Computers, code, and a ledger
Last updated
Last updated
The Bitcoin system is a large network of over 100.000s of computers that are distributed across the world and that are owned by many different individuals and corporations. In fact, you yourself can choose to become a part of this network, helping maintain and operate Bitcoin.
All these computers run a software application called Bitcoin Core that allows them to be a part of the network and communicate with the other computers.
These computers also store some information in their own database, similar to how your computer stores information on its hard-drive. In fact, each computer stores and maintains the exact same data, so that all computers are in agreement on what is true.
The data that is stored by such a computer consists of information on transactions of the bitcoin currency from one address to another.
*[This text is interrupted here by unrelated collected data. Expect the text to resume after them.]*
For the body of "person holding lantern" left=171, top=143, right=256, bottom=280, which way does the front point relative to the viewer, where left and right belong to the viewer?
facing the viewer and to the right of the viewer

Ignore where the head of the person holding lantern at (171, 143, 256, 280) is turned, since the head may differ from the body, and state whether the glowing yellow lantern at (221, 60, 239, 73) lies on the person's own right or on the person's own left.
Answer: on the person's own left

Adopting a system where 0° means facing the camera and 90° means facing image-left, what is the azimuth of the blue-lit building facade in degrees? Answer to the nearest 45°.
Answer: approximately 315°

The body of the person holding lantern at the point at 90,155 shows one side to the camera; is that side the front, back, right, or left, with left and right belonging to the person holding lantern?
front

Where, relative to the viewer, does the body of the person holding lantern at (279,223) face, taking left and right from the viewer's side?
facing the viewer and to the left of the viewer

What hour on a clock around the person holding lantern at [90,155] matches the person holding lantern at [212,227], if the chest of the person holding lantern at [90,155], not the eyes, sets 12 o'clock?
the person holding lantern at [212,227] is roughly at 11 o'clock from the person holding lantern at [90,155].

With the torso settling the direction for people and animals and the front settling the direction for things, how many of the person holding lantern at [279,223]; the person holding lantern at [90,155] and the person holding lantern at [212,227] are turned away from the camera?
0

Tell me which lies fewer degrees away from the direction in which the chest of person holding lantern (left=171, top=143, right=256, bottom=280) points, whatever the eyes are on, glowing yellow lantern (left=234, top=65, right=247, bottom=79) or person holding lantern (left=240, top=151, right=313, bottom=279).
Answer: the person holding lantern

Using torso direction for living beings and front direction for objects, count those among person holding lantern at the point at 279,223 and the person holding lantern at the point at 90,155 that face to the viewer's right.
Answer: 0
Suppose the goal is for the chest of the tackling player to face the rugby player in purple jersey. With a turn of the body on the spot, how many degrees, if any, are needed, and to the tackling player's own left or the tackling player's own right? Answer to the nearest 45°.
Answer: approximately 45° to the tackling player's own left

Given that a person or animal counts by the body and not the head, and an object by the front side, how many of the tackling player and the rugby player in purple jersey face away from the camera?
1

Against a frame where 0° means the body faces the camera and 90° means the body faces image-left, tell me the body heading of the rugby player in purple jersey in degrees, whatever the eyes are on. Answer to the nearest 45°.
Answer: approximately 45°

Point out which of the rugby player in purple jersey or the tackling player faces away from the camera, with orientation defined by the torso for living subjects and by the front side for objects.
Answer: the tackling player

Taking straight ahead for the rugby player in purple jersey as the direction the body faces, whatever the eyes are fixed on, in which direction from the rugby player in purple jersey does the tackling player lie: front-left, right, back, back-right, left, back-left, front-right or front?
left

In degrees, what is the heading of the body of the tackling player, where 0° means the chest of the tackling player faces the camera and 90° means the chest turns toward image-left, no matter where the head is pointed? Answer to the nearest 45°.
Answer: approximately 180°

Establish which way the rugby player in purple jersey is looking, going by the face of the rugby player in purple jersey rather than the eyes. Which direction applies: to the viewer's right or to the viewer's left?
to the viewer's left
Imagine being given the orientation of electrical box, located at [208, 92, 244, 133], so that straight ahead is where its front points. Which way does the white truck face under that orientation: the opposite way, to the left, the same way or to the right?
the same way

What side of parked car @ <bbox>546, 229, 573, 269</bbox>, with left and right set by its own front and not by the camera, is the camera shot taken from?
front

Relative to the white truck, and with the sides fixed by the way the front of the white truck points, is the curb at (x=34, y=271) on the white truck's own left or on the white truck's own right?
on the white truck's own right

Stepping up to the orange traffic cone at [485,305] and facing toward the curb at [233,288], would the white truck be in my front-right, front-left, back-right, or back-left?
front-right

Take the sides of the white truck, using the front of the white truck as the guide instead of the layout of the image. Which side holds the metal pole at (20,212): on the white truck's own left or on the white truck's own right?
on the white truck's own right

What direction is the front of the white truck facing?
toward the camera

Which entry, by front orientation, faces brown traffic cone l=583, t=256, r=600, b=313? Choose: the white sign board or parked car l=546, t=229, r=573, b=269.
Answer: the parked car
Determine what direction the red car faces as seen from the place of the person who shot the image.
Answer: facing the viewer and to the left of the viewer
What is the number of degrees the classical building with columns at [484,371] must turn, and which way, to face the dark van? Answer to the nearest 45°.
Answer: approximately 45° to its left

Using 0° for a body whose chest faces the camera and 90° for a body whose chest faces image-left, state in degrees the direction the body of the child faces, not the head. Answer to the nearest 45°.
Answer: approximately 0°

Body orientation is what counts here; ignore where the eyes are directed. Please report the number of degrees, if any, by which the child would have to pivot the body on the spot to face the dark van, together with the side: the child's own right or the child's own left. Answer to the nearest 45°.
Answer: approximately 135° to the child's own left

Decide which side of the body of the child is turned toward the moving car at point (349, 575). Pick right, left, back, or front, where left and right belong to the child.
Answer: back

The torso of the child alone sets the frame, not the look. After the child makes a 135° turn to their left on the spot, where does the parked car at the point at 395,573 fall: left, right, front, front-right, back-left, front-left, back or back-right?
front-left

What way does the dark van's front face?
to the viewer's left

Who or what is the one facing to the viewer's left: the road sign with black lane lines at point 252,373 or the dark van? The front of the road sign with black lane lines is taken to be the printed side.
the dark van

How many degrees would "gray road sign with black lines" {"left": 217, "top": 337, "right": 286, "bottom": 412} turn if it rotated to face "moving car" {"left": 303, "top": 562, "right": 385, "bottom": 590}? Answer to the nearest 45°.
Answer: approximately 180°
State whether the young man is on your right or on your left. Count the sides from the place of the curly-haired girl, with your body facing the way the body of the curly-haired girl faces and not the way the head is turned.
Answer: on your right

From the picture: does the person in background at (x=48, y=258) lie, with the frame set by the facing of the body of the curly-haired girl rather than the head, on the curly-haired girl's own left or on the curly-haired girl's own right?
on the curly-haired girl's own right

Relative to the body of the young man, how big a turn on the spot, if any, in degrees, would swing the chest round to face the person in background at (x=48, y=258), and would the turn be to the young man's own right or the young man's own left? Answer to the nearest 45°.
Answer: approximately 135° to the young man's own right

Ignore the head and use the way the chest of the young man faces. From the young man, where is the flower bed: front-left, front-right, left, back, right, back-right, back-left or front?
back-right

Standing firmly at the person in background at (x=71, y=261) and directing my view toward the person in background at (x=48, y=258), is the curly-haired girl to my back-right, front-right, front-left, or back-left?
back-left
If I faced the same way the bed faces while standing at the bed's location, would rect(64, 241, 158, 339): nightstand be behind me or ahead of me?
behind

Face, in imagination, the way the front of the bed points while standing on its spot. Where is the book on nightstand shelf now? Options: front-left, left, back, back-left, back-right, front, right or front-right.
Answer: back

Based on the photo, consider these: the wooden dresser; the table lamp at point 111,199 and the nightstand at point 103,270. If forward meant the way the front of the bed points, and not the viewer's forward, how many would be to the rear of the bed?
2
Essentially, they store a long, chronological list of all transactions of bitcoin that have ever taken place in the entire history of the network. Because it is a database of transactions, it is often referred to as a ledger.
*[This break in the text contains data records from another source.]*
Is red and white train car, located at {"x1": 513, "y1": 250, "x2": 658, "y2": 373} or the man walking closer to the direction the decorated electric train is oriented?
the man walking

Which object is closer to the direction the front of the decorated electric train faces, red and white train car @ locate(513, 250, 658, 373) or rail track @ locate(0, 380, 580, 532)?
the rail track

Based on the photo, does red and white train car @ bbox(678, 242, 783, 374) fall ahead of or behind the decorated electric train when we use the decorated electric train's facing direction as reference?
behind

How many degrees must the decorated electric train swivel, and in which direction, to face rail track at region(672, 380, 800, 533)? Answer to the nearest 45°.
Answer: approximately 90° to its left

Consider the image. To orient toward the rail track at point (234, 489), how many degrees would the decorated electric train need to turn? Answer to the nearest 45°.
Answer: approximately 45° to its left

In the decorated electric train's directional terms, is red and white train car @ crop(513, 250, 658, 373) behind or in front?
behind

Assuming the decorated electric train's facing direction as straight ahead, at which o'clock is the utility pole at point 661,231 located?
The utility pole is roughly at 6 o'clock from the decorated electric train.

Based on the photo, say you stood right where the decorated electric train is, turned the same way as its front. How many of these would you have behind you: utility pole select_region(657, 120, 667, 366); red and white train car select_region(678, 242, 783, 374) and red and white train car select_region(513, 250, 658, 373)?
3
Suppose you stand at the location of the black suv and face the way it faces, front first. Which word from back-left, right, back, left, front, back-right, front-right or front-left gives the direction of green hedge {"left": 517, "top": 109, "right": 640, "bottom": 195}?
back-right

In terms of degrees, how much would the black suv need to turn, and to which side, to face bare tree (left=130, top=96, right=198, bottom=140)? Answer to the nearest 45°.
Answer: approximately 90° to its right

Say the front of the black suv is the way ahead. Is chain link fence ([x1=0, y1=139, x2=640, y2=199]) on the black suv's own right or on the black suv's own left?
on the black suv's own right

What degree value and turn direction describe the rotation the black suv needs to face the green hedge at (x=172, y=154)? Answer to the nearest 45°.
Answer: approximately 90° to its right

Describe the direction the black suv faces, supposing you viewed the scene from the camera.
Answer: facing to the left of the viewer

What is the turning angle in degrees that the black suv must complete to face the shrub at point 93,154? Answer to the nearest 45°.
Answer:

These computers that run this software and store this database of transactions are called the nodes of the Bitcoin network.
Note When we say "computers", we are generally not referring to the types of computers that we personally use every day such as laptops or desktop computers or mobile phones. Rather, these are simpler, specialized computers with fewer bells and whistles often dedicated to a particular task. As such, most of these nodes just focus on this one task of being connected to the network and maintaining the database of bitcoin transactions.
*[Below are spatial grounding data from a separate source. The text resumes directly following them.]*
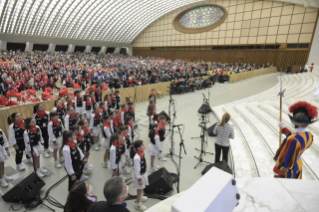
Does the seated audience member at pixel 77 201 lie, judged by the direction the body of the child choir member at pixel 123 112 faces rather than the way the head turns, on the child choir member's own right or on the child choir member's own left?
on the child choir member's own right

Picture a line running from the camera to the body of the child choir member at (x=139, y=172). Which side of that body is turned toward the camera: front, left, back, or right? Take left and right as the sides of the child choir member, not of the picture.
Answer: right

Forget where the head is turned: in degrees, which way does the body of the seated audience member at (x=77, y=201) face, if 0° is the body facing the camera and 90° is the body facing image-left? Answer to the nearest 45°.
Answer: approximately 225°

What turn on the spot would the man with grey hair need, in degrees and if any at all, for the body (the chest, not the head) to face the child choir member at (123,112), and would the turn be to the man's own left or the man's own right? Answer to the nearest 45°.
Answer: approximately 45° to the man's own left

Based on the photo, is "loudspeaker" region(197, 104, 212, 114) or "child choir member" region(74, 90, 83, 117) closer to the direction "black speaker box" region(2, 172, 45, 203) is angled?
the child choir member

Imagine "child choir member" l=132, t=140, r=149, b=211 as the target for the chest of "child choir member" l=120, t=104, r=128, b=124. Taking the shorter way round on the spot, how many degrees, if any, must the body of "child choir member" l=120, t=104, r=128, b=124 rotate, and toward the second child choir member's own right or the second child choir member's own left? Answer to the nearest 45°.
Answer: approximately 90° to the second child choir member's own right

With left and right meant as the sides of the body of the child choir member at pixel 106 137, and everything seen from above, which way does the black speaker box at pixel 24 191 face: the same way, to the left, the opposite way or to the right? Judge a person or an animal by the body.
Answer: the opposite way

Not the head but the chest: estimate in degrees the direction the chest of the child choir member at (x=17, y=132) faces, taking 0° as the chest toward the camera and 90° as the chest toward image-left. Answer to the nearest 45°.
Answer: approximately 315°
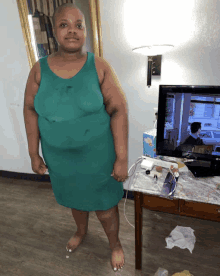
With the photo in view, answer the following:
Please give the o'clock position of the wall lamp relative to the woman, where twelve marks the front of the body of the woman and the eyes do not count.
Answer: The wall lamp is roughly at 8 o'clock from the woman.

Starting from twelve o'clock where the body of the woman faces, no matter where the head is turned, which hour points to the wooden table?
The wooden table is roughly at 10 o'clock from the woman.

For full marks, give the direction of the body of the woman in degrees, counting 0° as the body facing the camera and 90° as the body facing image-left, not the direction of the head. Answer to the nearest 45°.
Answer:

Because each node tracks all bitcoin transactions that have ever taken place in its own ledger, they all know exactly how much each address owns, by knowing exactly how much bitcoin was sent to an address, and how much bitcoin was sent from an address. The entire network reaches agreement on what bitcoin transactions to add to their ledger by speaking according to a specified protocol, or set of rules (more on this in a bit).
What we end up with is a large network of globally distributed computers called nodes that collectively keep track of who owns how much bitcoin. This means there is no single point of failure or control. That is a remarkable trait: because the system underpinning the bitcoin money is distributed all over the world, it is virtually impossible to be taken down if some adversary would desire to do so.
Furthermore, there is no locus of power that is the arbiter of truth; there is no central party deciding what data is true - and thus who owns what. This resembles ownership of physical gold: what somebody owns is not determined by some entity, it is simply the result of what transactions have actually happened.
There are of course some important things to address:
With all these nodes spread across the world keeping their own ledger, how do they agree on what is the true history of bitcoin transactions? And how do they decide what new transactions are added to the ledger?
How do we ensure that only the owner of an address can send bitcoin from it, if other people are the ones adding transactions to the ledger? And how do we ensure an owner cannot send more than the amount of bitcoin they own?
Where do or did bitcoins come from in the first place? Who has issued these bitcoins in circulation and what makes it different from a central bank issuing currency?
How does somebody receive bitcoin and how do they go about sending bitcoin?
We will answer these questions in the next segments. For now, what is important to understand is that Bitcoin exists only because of a large network of globally distributed computers that all run the same piece of software and that all maintain the exact same database, or ledger, of what bitcoin transactions have taken place in the past.